In der Bilanz zum dritten Quartal 2026 konnte Apple die Erwartungen übertreffen. Der Gewinn je Aktie belief sich auf 2,02 US-Dollar, womit der Konsens der Analysten von 1,89 US-Dollar geschlagen wurde.

Der Gesamtumsatz stieg im Vergleich zum Vorjahr um 16 % auf 109,4 Milliarden US-Dollar. Besonders stark präsentierte sich die Mac-Sparte mit einem Zuwachs von 29 %, während das iPhone-Segment ein Plus von 22 % auf 54,3 Milliarden US-Dollar verzeichnete.

Analysten sehen weiteres Potenzial

Die Marktexperten bewerten die Aussichten trotz regulatorischer Hürden überwiegend positiv. Die Analysten von Morgan Stanley bestätigten ihre Einstufung mit „Overweight“ und einem Kursziel von 360 US-Dollar.

Rothschild & Co Redburn geht sogar einen Schritt weiter: Die Experten sehen in einer möglichen künftigen Partnerschaft mit Nvidia einen Katalysator, der den Kurs in Richtung 400 US-Dollar treiben könnte. Ein dämpfendes Signal kam hingegen bei den Dienstleistungsumsätzen auf, die mit 30,7 Milliarden US-Dollar leicht hinter den Markterwartungen von rund 31,4 Milliarden US-Dollar zurückblieben.

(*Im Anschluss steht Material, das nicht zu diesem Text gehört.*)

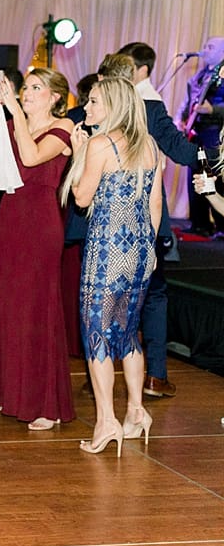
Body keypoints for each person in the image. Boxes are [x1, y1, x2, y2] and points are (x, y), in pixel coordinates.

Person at [66, 49, 199, 399]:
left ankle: (107, 401)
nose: (89, 106)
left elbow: (79, 195)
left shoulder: (89, 128)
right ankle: (146, 390)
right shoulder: (151, 123)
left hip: (104, 241)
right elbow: (174, 169)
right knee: (137, 318)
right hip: (141, 237)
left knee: (99, 322)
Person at [0, 69, 75, 430]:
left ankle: (45, 404)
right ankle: (1, 390)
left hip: (41, 221)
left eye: (35, 88)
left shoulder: (64, 129)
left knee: (35, 307)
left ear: (55, 96)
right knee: (3, 302)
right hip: (10, 218)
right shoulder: (13, 124)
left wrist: (15, 109)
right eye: (25, 88)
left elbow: (30, 159)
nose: (27, 93)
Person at [60, 77, 162, 455]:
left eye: (94, 103)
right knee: (128, 331)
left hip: (106, 249)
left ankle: (106, 421)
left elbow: (82, 198)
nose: (87, 109)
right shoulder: (150, 146)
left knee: (98, 332)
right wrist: (148, 250)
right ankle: (136, 411)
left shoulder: (101, 144)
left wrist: (79, 154)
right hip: (138, 249)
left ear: (114, 106)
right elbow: (155, 205)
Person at [183, 37, 224, 236]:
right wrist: (185, 118)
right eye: (205, 45)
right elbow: (191, 101)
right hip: (198, 132)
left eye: (210, 47)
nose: (205, 49)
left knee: (217, 178)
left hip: (216, 133)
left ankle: (221, 226)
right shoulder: (201, 75)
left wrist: (213, 110)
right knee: (196, 177)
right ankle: (199, 223)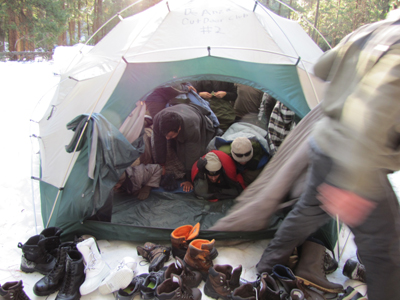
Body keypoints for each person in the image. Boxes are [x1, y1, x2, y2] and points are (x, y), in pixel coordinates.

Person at [255, 10, 400, 300]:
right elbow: (374, 115)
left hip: (324, 142)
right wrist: (353, 183)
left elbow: (321, 67)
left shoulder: (369, 31)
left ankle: (265, 271)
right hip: (358, 161)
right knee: (385, 250)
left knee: (307, 212)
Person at [152, 103, 217, 192]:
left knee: (184, 154)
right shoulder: (157, 119)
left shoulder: (191, 127)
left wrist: (189, 179)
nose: (167, 139)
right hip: (181, 109)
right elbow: (158, 143)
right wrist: (161, 164)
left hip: (195, 115)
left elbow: (192, 154)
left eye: (170, 136)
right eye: (165, 136)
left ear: (179, 128)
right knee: (156, 146)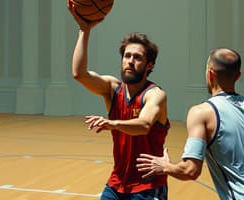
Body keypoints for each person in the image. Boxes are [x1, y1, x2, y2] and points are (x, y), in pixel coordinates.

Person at [137, 48, 244, 199]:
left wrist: (165, 166)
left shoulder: (202, 113)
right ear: (238, 76)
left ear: (210, 73)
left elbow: (190, 170)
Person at [67, 1, 170, 199]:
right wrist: (84, 30)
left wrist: (112, 123)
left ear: (149, 65)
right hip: (117, 184)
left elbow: (145, 124)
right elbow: (79, 74)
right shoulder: (112, 89)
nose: (130, 61)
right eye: (127, 56)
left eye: (137, 58)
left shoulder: (155, 94)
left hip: (147, 187)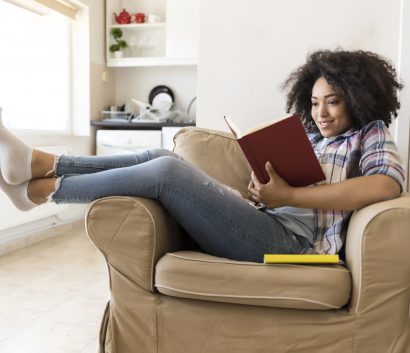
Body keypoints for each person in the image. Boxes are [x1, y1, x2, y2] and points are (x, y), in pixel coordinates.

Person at [0, 49, 405, 262]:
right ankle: (41, 164)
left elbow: (384, 185)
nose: (321, 112)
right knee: (165, 156)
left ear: (357, 99)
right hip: (267, 224)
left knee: (165, 174)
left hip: (296, 248)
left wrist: (290, 198)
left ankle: (46, 191)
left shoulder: (371, 134)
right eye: (315, 102)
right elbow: (282, 195)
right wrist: (264, 192)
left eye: (332, 102)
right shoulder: (312, 138)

An der Börse notiert das Papier heute bei 270,20 €, was einer Marktkapitalisierung von umgerechnet 3.822,84 Milliarden € entspricht. Seit Jahresbeginn konnte der Wert bereits um 16 % zulegen. Dass das Unternehmen weiterhin Rekordmarken anvisiert, zeigte sich bereits am 28. Juli, als die Marktkapitalisierung im Tagesverlauf kurzzeitig die Schwelle von 5 Billionen US-Dollar erreichte.

Beobachter richten ihren Blick nun auf das kommende Hardware-Event im September, bei dem neue iPhone-Modelle und eine mögliche Apple Watch mit Keramikgehäuse erwartet werden. Ein faltbares „iPhone Ultra“ befindet sich laut Berichten ebenfalls in der Entwicklung, wobei hier Produktionsverzögerungen bei den Display-Komponenten einen zeitnahen globalen Marktstart erschweren könnten.